At 3 a.m., eight hours after the tip from the State Department agent was broadcast to law enforcement across the city, Shervin Lalezary, a Beverly Hills real estate lawyer and part-time sheriff’s reserve officer spotted Burkhart driving a dark blue minivan with British Columbia license plates. Lalezary, a 30-year-old Iranian-born American citizen, recognized Burkhart and pulled him over on a routine traffic stop near a drugstore on the corner of Fairfax Avenue and Sunset Boulevard. Two LAPD patrol officers, who were in the area at the time, assisted Lalezary.

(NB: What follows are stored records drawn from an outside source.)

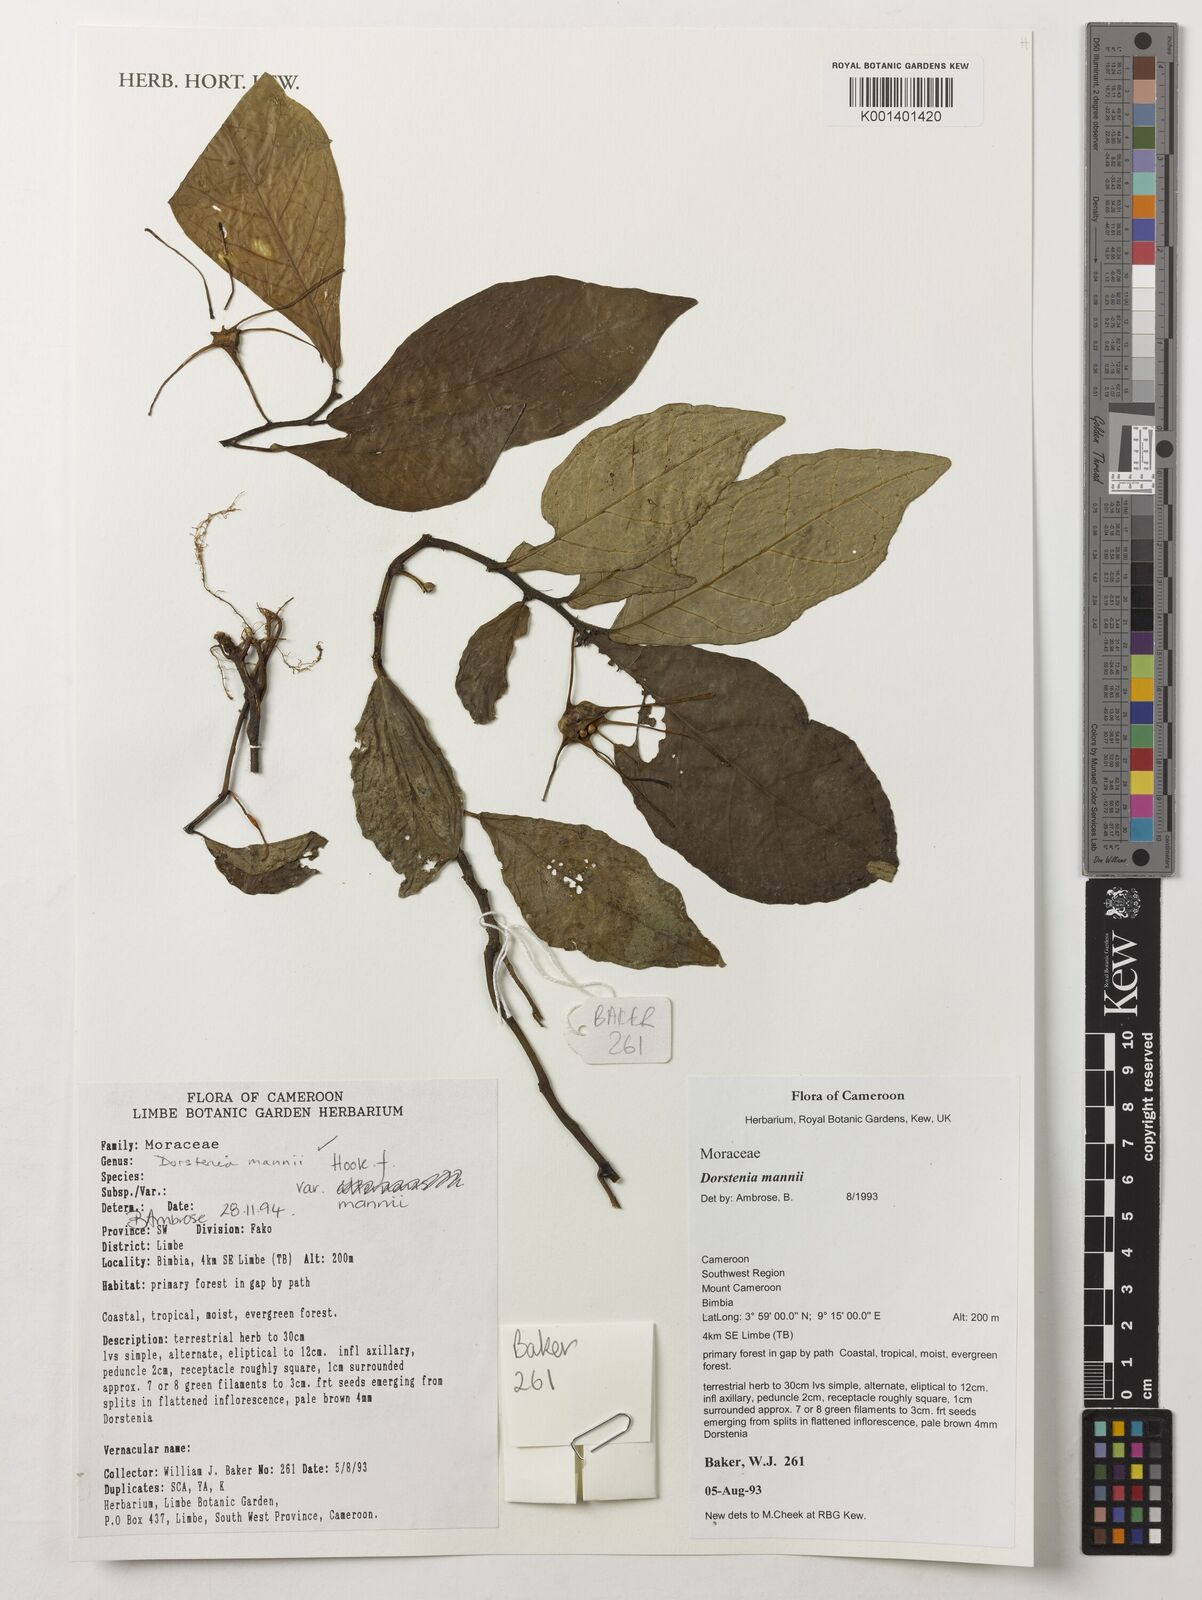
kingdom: Plantae
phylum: Tracheophyta
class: Magnoliopsida
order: Rosales
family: Moraceae
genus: Dorstenia
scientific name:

According to a witness, as Burkhart was stepping out of the van, he told officers: “I hate America.”
Harry Burkhart, who is reportedly a German national with immigration papers from the Russian republic of Chechnya, was taken into custody on Monday morning, shortly after he allegedly set 11 fires within a two-hour span across Hollywood. Later that day, he was charged with one count of arson; he is being held in lieu of $250,000 bail.
It is believed that Burkhart used a fire accelerant similar to charcoal to start the fires.
Meanwhile, Dorothee Burkhart remains in federal custody pending extradition to Germany to face the fraud charges. In court today, the short stout blond matriarch, who was ushered into court wearing wrist and leg chains, repeatedly demanded to know what happened to her son, seemingly unaware that he had been arrested early Monday morning.
“My first question is where is my son?” she said in heavily accented English. “What did you do to my son?”
“Where is he?” she added. “Dead? Maybe the German Nazis know about our address. He is mentally ill.”
Dorothee Burkhart refused the aid of a federal public defender and asked for a private attorney to represent her. Her next federal court appearance is set for this Friday. Her son, who is being held at the Inmate Reception Center in downtown Los Angeles, next door to where his mother is being detained, is scheduled to appear in Los Angeles superior court Wednesday.